About
MIT's Resilient City project was conceived in response to the terrorist attacks that destroyed New York's World Trade Center on September 11, 2001. Intended as both a scholarly and therapeutic exercise, the colloquium will examine critically how cities in the past have endured traumatic episodes, and prevailed to establish new order out of chaos and devastation. In this series of public lectures, we will attempt to understand the economic, artistic, political, social and cultural forces that have enabled cities to rebuild and recover, and in the process develop a framework for understanding both the commonalities and differences inherent in post-traumatic urbanism. To do so we will investigate a diverse selection of examples of urban trauma, recovery, and remembrance from around the world.

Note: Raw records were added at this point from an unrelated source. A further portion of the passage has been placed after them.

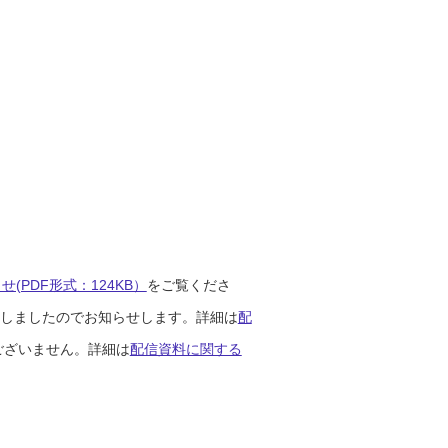
(PDF形式：124KB）
をご覧くださ
開始しましたのでお知らせします。詳細は
配
ございません。詳細は
配信資料に関する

Unfortunately, there is no shortage of these. Cities throughout history have been subjected to periodic destruction. They have been shaken, sacked, burned, bombed, flooded, and irradiated. Yet, in almost every case, they have been rebuilt--usually, as inhabited places, although sometimes--in cases such as Pompeii or Timgad--they become sites for tourism, education, or even mythmaking. Whether reconstructed to accommodate and restore city life or rebuilt to serve as sites for mourning and remembrance, no major city has been truly or permanently lost.
This politics of reconstruction itself generally takes two intertwined forms: a politics of symbolic succession, and a politics of institutional processes. How has the symbolic power of the built environment been used as a both a magnet for attack and as a signal of recovery? What does each particular process of recovery reveal about the balance of power in the society seeking to rebuild? Whose vision for the future gets built, and why? These and other questions will shape the colloquium's broad-ranging inquiry into urban resilience and recovery.
The Resilient City colloquium lectures will be held on Monday evenings throughout spring 2002 and conclude with a final presentation on September 11, 2002.